Talking air ticket taxes in the Caribbean

For a region as tourism-dependent on airlift as the Caribbean, there’s not been much attention paid to taxes on airline tickets among tourism planners, according to JetBlue CEO Robin Hayes.

Hayes raised the point during his keynote speech at the Caribbean Tourism Organization’s recent State of the Industry Conference in Curacao.

Hayes said that in the region “between U.S. and [Caribbean] taxes and fees, travelers can easily be hit with an extra $150 on top of their airfare.”

He said that JetBlue was “very much thinking about the relative tax burden on our customers as we allocate capacity.”
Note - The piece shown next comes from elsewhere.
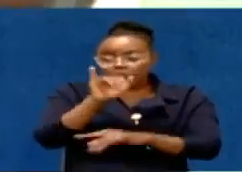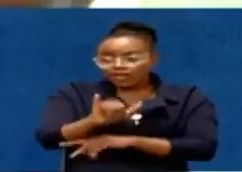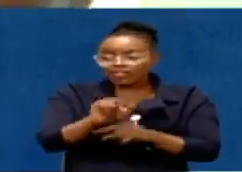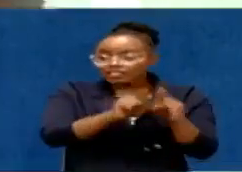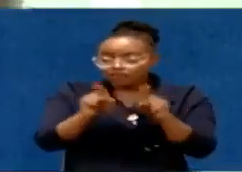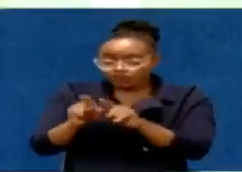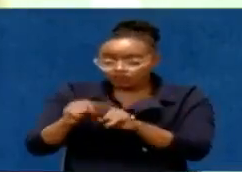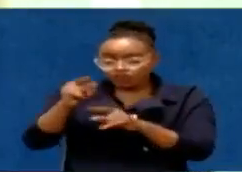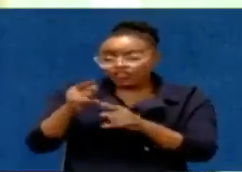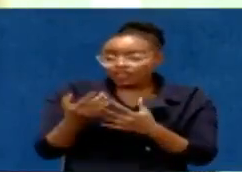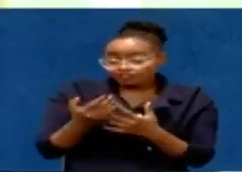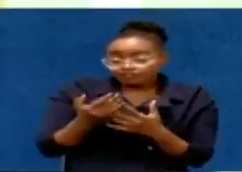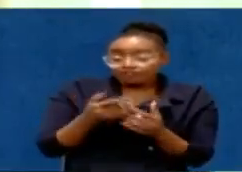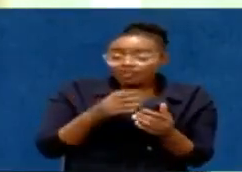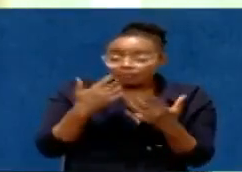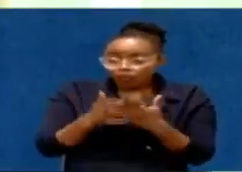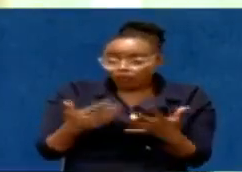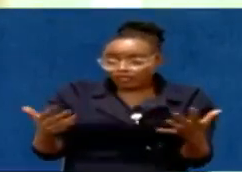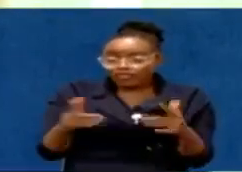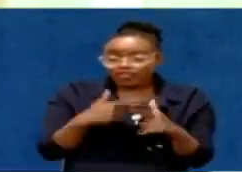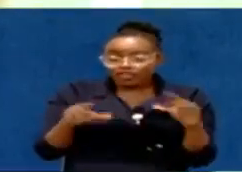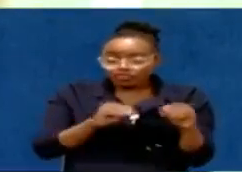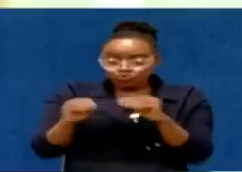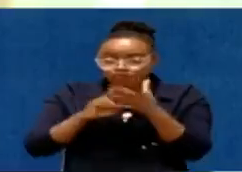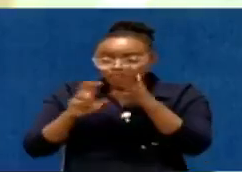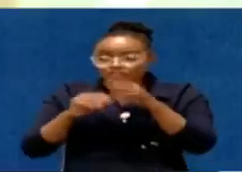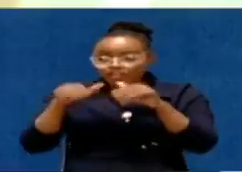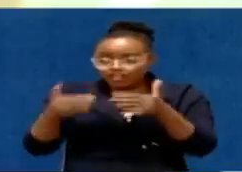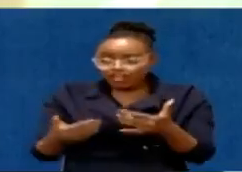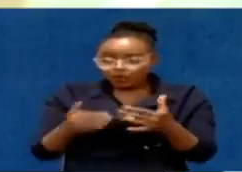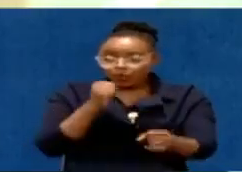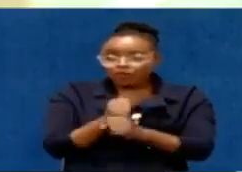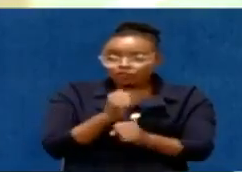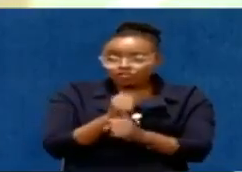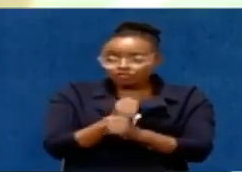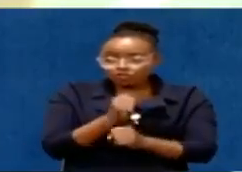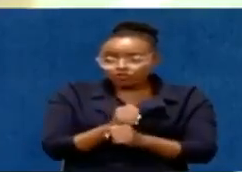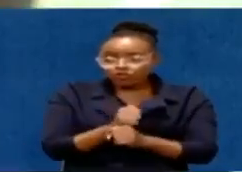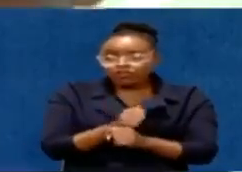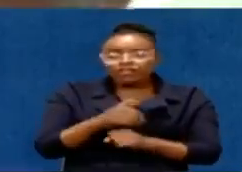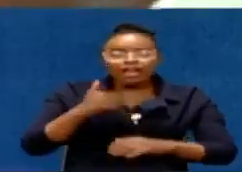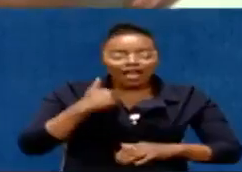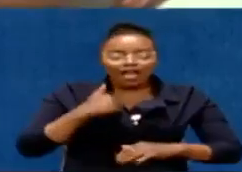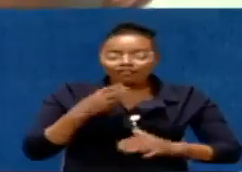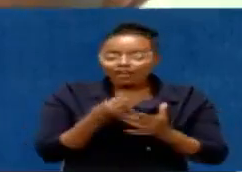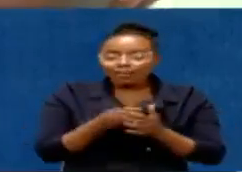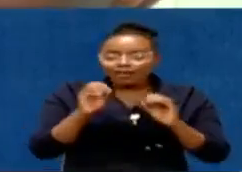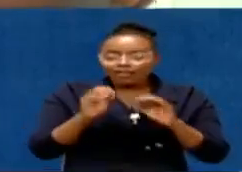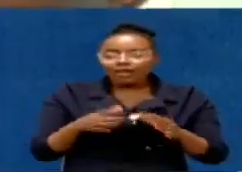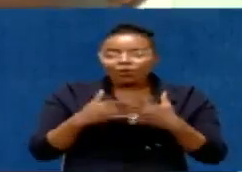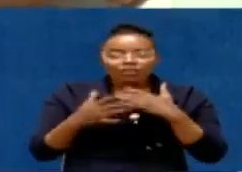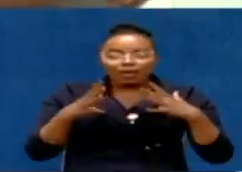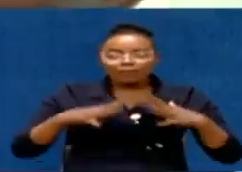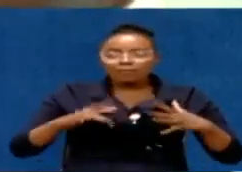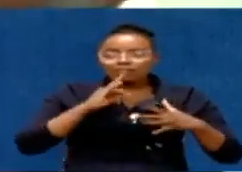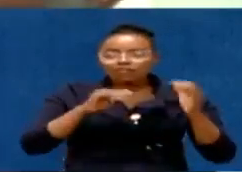real estate. And then you go into the contract and say, this is how we deal with the illiquidity. So even when people say,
Hayes referenced figures provided by the trade association Airlines for America, of which JetBlue is a member, which reported that the average federal tax on a $300 airline ticket in the U.S. is $63, meaning that the airline receives only $237 of  the ticket price. A cursory examination of Caribbean ticket taxes revealed that they range from $55 per ticket in the U.S. Virgin Islands and Puerto Rico, up to $155 per ticket in other Caribbean countries.

If a passenger has a budget of $300 per ticket, airlines would be more inclined to serve destinations that deliver higher yields for a given airfare, according to Hayes.

Additional fees in the ticket prices, including landing fees, ground handling fees and fuel costs that vary from island to island, compound the matter.

Emil Lee, president of the Caribbean Hotel and Tourism Association (CHTA), who attended the conference, said that “while there is no federal government of the Caribbean, CHTA will do its part to inform Caribbean governments of their relative position concerning their taxes on tickets.”

One outcome of the conference was a commitment from Lee to establish a close working relationship with the global government affairs division of Airlines for America, the airlines and other stakeholders to address how to make Caribbean countries more competitive with airfares.

“All Caribbean governments should know that CHTA is not a proponent of reducing government income,” Lee said. “We are proponents of increasing government income by finding ways to increase visitor numbers and visitor spend that increase taxes and employment.”